┌────────
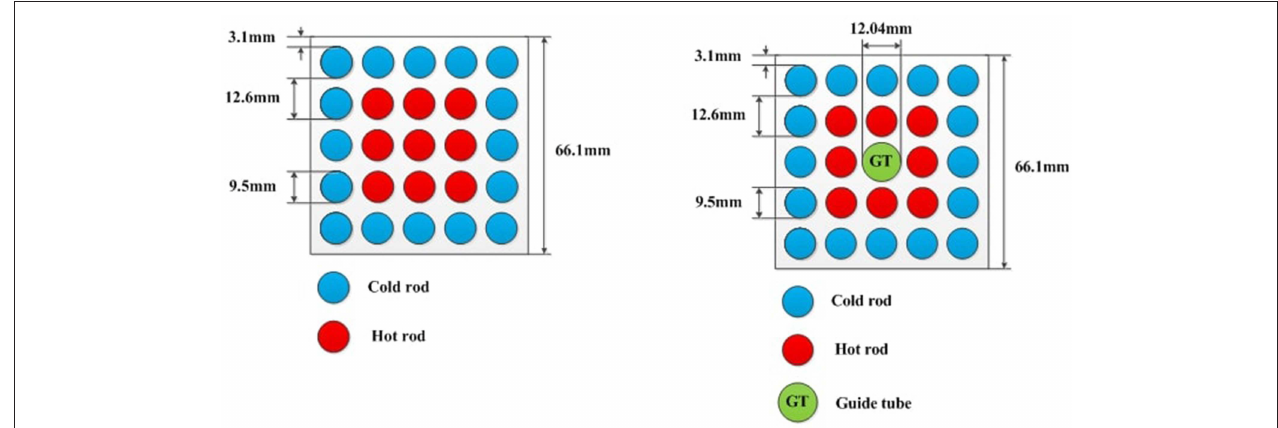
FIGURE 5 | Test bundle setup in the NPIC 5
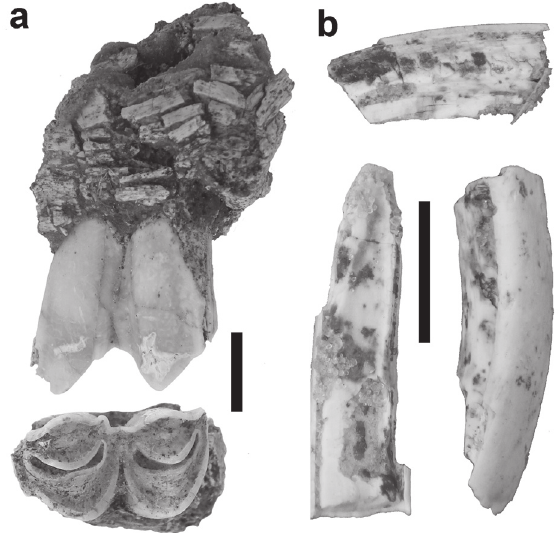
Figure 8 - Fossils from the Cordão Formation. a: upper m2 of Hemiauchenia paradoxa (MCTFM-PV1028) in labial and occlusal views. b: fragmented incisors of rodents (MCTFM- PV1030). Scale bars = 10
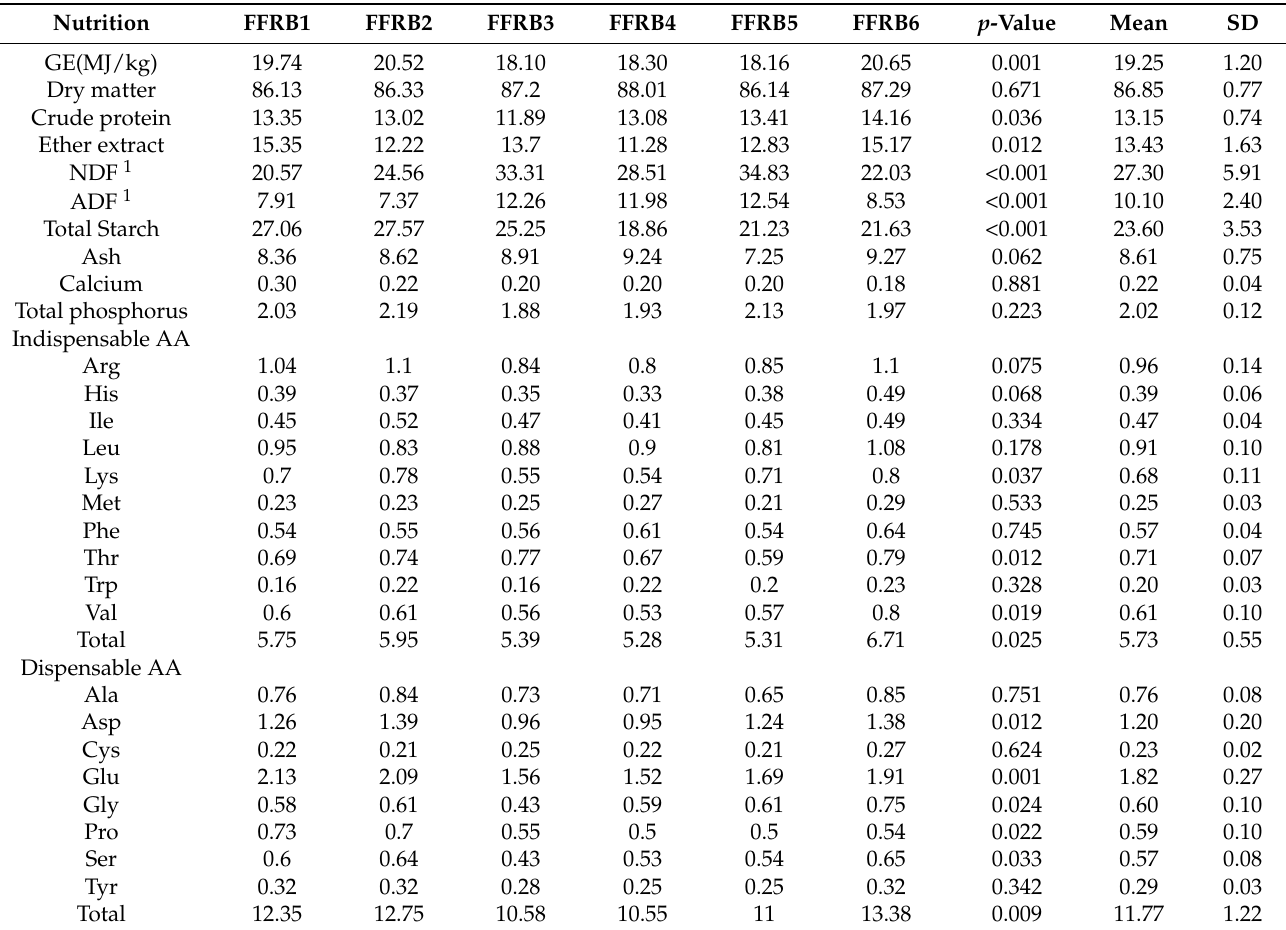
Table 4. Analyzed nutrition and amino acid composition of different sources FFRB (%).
└────────
┌────────
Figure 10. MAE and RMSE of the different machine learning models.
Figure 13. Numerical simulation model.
└────────
┌────────
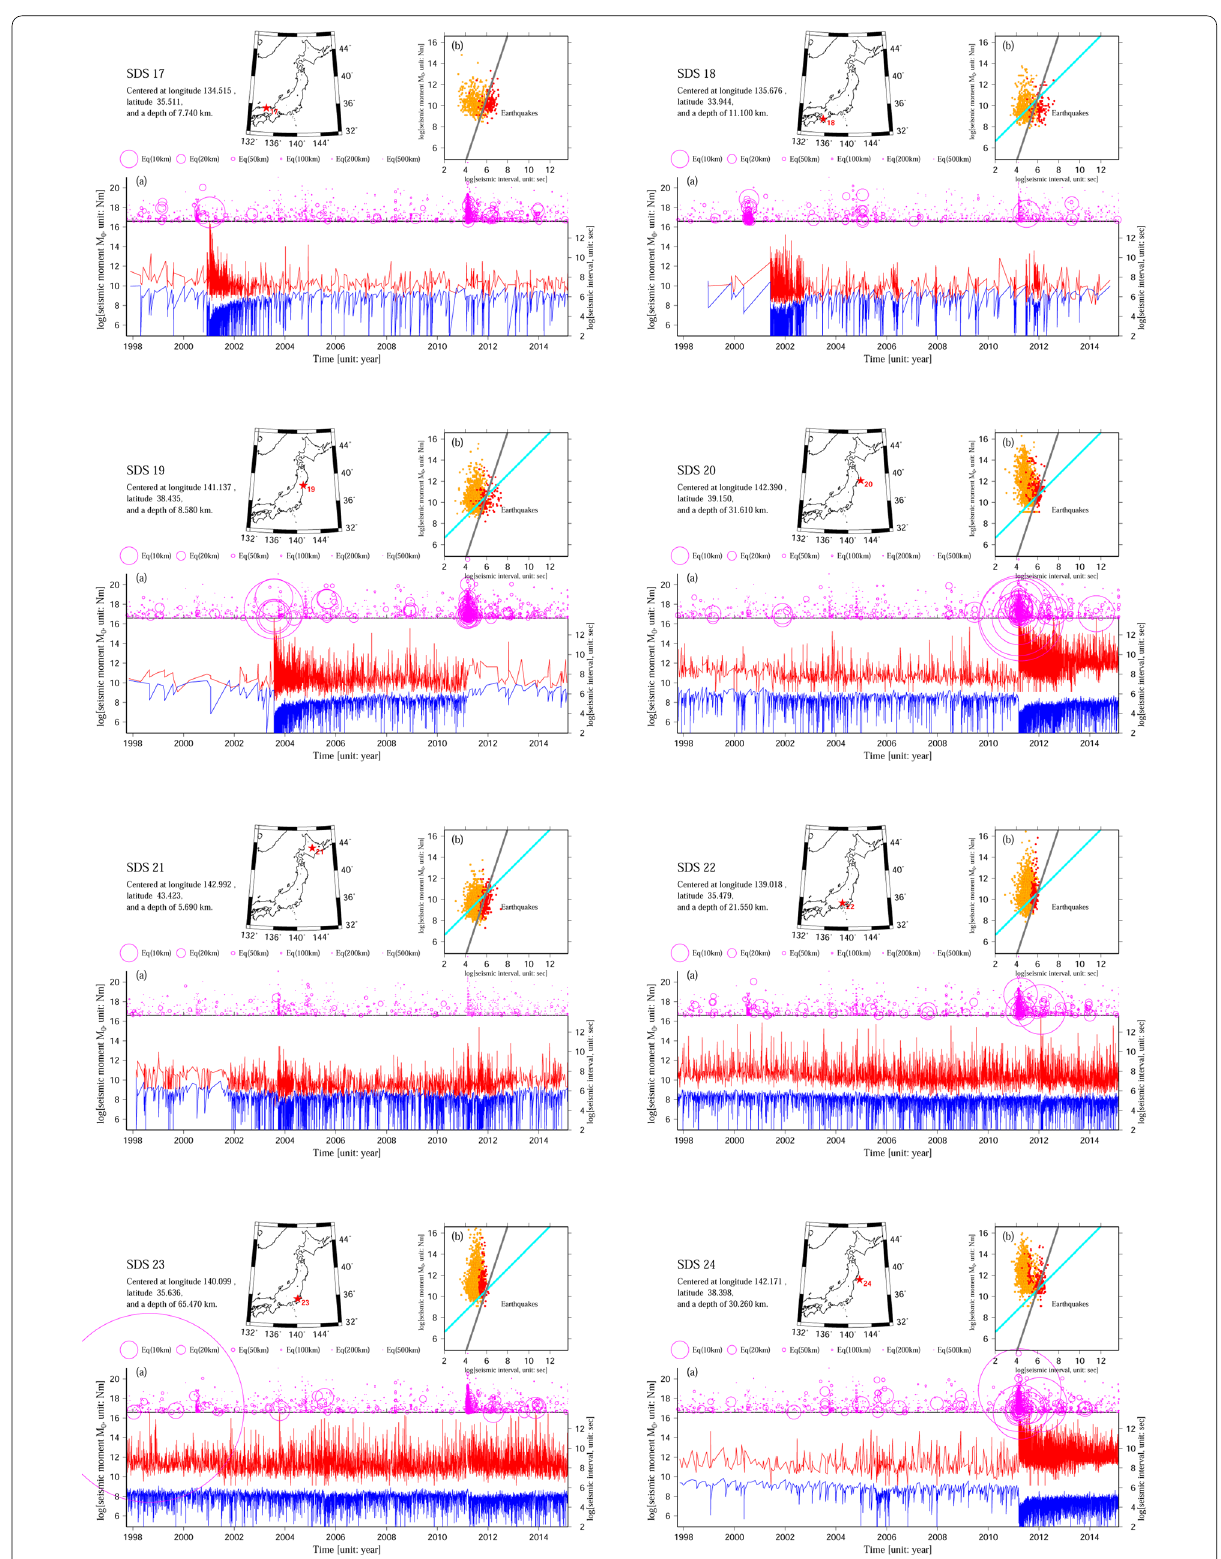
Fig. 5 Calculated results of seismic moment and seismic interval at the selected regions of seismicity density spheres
└────────
▸ **The task**
Your answer should be a single number: how many lines in the preceding entries contain "different".

▸ **Solution to this exercise**
2